State Authorization Reciprocity Agreement
The University of Cincinnati has been approved by the Ohio Department of Higher Education to participate in the National Council for State Authorization Reciprocity Agreements (NC-SARA) initiative. This voluntary agreement among member states and institutions establishes standards for interstate offering of distance education across state lines, shifting principle oversight responsibilities from the state in which the distance learning is being received to the “home state” of the institution offering the instructions.
Participation in SARA provides reciprocity to offer online/distance learning programs to residents of other SARA member states (click here for the list of current SARA states), including the following activities:
- Limited interstate field experiences (such as clinical, student teach, internships)

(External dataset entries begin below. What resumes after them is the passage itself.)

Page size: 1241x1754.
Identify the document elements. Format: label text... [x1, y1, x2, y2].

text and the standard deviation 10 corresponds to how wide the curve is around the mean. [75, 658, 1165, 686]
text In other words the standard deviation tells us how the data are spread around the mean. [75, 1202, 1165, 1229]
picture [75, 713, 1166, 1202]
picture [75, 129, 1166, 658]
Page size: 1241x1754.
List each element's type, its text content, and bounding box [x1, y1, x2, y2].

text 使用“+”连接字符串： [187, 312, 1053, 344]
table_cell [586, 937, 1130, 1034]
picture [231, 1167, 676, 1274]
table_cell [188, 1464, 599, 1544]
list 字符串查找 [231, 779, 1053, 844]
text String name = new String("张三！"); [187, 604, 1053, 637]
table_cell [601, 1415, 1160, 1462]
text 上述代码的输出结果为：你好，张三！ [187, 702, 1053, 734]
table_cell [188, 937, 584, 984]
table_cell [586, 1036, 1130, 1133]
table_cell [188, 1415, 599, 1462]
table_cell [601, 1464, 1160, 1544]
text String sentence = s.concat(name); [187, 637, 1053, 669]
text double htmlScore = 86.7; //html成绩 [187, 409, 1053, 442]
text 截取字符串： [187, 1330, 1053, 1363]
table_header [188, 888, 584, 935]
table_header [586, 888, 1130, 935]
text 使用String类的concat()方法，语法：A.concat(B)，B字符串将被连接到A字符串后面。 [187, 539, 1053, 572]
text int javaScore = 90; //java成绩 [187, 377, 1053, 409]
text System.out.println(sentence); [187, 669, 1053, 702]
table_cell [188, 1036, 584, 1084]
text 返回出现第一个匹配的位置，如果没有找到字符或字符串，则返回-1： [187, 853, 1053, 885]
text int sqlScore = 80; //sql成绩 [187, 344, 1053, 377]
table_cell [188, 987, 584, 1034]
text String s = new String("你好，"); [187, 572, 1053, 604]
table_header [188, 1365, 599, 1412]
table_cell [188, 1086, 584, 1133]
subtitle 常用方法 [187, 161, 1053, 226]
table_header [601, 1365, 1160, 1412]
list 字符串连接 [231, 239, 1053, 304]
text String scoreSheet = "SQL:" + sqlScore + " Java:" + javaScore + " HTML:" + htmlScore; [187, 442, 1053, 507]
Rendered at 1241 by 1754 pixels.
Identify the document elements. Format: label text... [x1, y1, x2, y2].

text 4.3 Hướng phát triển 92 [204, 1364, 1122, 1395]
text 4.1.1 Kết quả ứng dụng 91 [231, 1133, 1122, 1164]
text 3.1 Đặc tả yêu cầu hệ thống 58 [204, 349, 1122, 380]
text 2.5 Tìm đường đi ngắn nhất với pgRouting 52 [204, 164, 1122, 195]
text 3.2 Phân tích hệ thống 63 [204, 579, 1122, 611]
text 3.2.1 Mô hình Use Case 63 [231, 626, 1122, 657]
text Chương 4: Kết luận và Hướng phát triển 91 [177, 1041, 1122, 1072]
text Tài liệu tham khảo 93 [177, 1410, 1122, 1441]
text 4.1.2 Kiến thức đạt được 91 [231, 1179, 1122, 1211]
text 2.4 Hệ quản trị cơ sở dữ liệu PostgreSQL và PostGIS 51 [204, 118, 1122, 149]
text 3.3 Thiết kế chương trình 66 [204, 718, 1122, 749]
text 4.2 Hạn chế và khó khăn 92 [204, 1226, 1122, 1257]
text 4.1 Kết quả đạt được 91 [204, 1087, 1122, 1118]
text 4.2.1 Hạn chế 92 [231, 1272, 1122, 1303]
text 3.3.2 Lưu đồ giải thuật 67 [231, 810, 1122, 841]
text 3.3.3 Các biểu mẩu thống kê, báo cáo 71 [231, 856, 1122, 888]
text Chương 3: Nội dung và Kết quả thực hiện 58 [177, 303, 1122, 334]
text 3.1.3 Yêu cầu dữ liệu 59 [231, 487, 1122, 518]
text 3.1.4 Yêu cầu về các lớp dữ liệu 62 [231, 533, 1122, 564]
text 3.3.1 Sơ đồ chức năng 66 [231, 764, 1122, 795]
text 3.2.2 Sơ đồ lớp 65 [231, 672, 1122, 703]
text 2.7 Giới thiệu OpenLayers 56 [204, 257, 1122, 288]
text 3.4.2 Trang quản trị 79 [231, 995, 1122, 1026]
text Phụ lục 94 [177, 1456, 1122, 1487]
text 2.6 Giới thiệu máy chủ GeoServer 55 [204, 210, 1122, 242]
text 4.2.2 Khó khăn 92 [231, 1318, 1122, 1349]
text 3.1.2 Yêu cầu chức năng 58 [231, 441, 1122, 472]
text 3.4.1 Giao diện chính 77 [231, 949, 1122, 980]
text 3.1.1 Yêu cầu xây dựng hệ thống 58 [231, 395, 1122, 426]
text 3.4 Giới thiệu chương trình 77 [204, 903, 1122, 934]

- Interstate advertising to students (print, billboard, direct mail, internet, radio, t.v., etc.)
SARA does not cover physical locations. The following activities are outside the scope of SARA and may require state authorization:
- Establishing a physical location for students to receive instruction
- Requiring students to physically meet in a location for instructional purposes
- Establishing an administrative office or physical site operated by or on behalf of the institution in the state;
- Providing office space to instructional or non-instructional staff
- Maintaining a mailing address or phone exchange in the state
SARA has no effect on state professional licensing requirements. SARA does not deal with professional licensing board approval for programs leading to state licensing. Therefore, colleges/programs need to continue to monitor/comply with individual state licensure board requirements. Any courses or programs potentially leading to professional licensure must keep all students informed as to whether such offerings actually meet state licensure requirements, or tell the students that the college does not know whether the program meets requirements in the state and the student must make that determination.
Not every state is a member of SARA.